Fishless future

A new UC Davis study predicts the demise of California’s native fisheries

The California golden trout is just one of many native fish imperiled by interaction with humans in the environment.

The California golden trout is just one of many native fish imperiled by interaction with humans in the environment.

Courtesy Of california trout

Two-thirds of California’s native fish species—salmon, steelhead and trout—may be extinct by the end of the century, if not sooner.

That’s the dire prediction contained in “SOS: California’s Native Fish Crisis,” a report released November 19 that is based on a two-year research study by a team of UC Davis scientists. They received support from the fish and watershed advocacy group California Trout.

If the report proves correct, it would mean that of the 32 native salmon and trout species, only 10 or 11 would still exist in 2100. Of those 32 species, 65 percent are found only in California. And of the state’s nine living native inland species, seven are in danger of extinction.

The report’s author is UC Davis professor Dr. Peter Moyle, a widely known expert on California’s water systems and the fish that inhabit them.

It’s not just the fish we should be concerned about, Moyle states. That their stocks are in unprecedented decline and teetering toward extinction, he writes, is “an alarm bell that signals the deteriorating health of the state’s rivers and streams that provide drinking water to millions of Californians.”

One species, bull trout, became extinct in the 1970s, and four others—pink and chum salmon, southern steelhead and coho salmon—are in grave danger.

“The fish don’t lie,” Moyle stated. “The story they tell is that California’s environment is unraveling. Their demise is symptomatic of a much larger water crisis that, unless addressed, will severely impact every Californian.”

The fish crisis is plenty big enough, however. Sport fishing in California is a $2 billion business, and a crucial income source in rural counties.

The report lists numerous causes for the fish’s decline, including dams; agricultural and grazing practices; development; mining; railroads; logging; some recreational uses; illegal harvesting of native fish; reliance on fish hatcheries; and invasive species, such as the northern pike.

Native salmon, the mainstay of California’s fishing industry for decades, may not see the next century.

Courtesy Of california trout

In addition, the report states global warming will accelerate the decline of many of the fish, as salmonids are particularly sensitive to changes in water temperature. Rapidly changing ocean conditions also contribute to the stressors on the fish.

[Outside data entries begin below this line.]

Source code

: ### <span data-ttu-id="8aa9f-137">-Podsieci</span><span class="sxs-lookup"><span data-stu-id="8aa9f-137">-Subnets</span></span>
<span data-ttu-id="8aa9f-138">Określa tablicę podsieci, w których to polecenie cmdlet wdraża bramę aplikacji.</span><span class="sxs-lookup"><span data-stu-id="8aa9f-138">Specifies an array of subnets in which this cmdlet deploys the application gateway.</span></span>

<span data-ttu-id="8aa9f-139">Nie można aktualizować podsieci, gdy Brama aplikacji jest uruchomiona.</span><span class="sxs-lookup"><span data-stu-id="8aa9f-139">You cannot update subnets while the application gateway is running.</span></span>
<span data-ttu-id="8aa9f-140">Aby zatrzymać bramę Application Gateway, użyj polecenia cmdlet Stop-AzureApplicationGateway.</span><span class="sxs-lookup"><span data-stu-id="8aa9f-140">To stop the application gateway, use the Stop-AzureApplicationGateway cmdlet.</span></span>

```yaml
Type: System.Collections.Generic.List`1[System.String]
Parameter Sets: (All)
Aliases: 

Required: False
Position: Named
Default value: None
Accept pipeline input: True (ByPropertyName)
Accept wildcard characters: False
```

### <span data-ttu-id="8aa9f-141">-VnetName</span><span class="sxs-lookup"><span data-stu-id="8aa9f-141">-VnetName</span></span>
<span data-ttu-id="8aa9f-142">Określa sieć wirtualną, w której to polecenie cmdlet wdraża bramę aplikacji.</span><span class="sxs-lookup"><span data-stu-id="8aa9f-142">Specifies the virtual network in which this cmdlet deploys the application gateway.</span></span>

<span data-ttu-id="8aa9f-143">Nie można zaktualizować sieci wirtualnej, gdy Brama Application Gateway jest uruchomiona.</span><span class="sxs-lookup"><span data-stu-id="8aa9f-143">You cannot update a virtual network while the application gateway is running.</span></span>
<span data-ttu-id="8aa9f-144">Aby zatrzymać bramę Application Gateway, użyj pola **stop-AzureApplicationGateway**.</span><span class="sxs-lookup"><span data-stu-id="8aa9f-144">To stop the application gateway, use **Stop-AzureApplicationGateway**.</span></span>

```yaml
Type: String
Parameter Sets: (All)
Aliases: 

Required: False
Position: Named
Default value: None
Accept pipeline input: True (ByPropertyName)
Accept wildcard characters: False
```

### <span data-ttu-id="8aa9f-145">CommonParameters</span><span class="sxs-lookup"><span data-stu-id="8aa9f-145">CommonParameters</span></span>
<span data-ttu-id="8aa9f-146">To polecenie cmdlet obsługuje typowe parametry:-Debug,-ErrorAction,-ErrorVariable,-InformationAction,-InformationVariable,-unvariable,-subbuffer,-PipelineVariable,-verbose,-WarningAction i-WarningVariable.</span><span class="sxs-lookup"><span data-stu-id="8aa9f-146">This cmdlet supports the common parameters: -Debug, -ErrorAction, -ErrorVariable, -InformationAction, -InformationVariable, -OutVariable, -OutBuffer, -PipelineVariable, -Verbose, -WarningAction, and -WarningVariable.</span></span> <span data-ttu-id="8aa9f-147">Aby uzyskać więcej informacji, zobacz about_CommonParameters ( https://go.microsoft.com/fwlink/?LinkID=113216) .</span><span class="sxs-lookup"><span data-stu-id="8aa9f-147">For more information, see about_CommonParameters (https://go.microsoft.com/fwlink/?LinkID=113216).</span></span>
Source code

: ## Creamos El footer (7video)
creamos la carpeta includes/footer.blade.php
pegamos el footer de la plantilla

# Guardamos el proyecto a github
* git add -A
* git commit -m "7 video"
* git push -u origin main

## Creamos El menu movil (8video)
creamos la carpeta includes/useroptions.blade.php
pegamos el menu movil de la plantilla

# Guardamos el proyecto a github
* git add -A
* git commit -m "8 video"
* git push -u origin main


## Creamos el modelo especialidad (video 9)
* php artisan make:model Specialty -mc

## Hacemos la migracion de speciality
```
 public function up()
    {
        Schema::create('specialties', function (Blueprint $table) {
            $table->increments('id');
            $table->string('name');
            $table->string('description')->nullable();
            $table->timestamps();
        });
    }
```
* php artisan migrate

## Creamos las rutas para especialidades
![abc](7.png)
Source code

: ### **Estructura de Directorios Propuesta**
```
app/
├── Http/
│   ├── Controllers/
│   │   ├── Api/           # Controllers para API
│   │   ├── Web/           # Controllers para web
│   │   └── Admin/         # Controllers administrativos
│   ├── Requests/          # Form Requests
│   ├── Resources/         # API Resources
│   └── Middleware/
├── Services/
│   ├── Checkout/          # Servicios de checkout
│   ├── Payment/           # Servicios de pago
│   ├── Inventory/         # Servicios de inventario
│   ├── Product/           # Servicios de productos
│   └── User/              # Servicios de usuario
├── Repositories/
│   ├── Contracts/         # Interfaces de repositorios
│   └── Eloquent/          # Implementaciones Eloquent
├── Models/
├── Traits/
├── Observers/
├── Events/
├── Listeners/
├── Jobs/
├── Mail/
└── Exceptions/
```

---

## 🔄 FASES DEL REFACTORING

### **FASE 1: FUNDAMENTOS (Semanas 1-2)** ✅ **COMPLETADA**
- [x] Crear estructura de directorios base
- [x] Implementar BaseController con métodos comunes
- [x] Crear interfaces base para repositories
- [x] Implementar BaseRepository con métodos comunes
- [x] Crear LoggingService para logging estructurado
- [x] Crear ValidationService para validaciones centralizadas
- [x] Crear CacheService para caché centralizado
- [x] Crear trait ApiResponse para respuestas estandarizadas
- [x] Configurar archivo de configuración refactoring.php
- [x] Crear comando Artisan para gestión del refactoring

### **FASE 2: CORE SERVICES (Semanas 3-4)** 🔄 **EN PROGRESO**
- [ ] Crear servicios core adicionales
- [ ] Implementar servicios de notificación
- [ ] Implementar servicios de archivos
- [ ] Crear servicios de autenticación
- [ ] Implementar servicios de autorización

The report argues for increased funding for the Department of Fish and Game and for the DFG to partner with local communities to protect regional fish populations and their habitats.

In a November 21 Op-Ed piece in The Sacramento Bee, Moyle notes that some native species—he cites the Goose Lake redband trout—are thriving because of watershed-restoration projects. New projects on Clear Creek and Battle Creek promise to increase habitat for the four runs of chinook salmon, and a court has ordered restoration of the chinook salmon to the San Joaquin River.

“Providing a future for our iconic native fishes and their waters … requires a fundamental shift in the way our society treats its streams and natural lakes,” Moyle writes.

To read the “SOS” report online, go to www.caltrout.org.

Local sport fishers should know that the report’s inclusion of fish hatcheries as a cause of the decline is echoed by a new DFG agreement to curtail stocking in many lakes and streams.

In 2006, two conservation groups, Pacific Rivers Council and the Center for Biological Diversity, sued the DFG, charging that stocking streams and lakes with hatchery-reared fish—a DFG practice for a century—was having deleterious impacts on native fish species and several species of frogs.

In May 2007, a Sacramento County Superior Court judge ruled that fish stocking has “significant environmental impacts” on “aquatic ecosystems” and “in particular, on native species of fish, amphibians and insects, some of which are threatened or endangered.”

The court ordered the DFG to prepare an environmental analysis by the end of 2008, but the DFG came back to court seeking an extension until January 2010. In exchange, the DFG last week agreed to the interim stocking plan.

The agreement will not stop all fish stocking, but it will be limited mostly to reservoirs and lakes that are not connected to a river or stream known to contain endangered native species. Stocking will be curtailed in waters where any of 25 native fish and amphibian species considered sensitive to fish stocking are known to occur.

For lists of sites where stocking will and will not be done, go to www.dfg.ca.gov/news/stocking. DFG spokeswoman Jordan Traverso advises, however, that the lists are subject to change.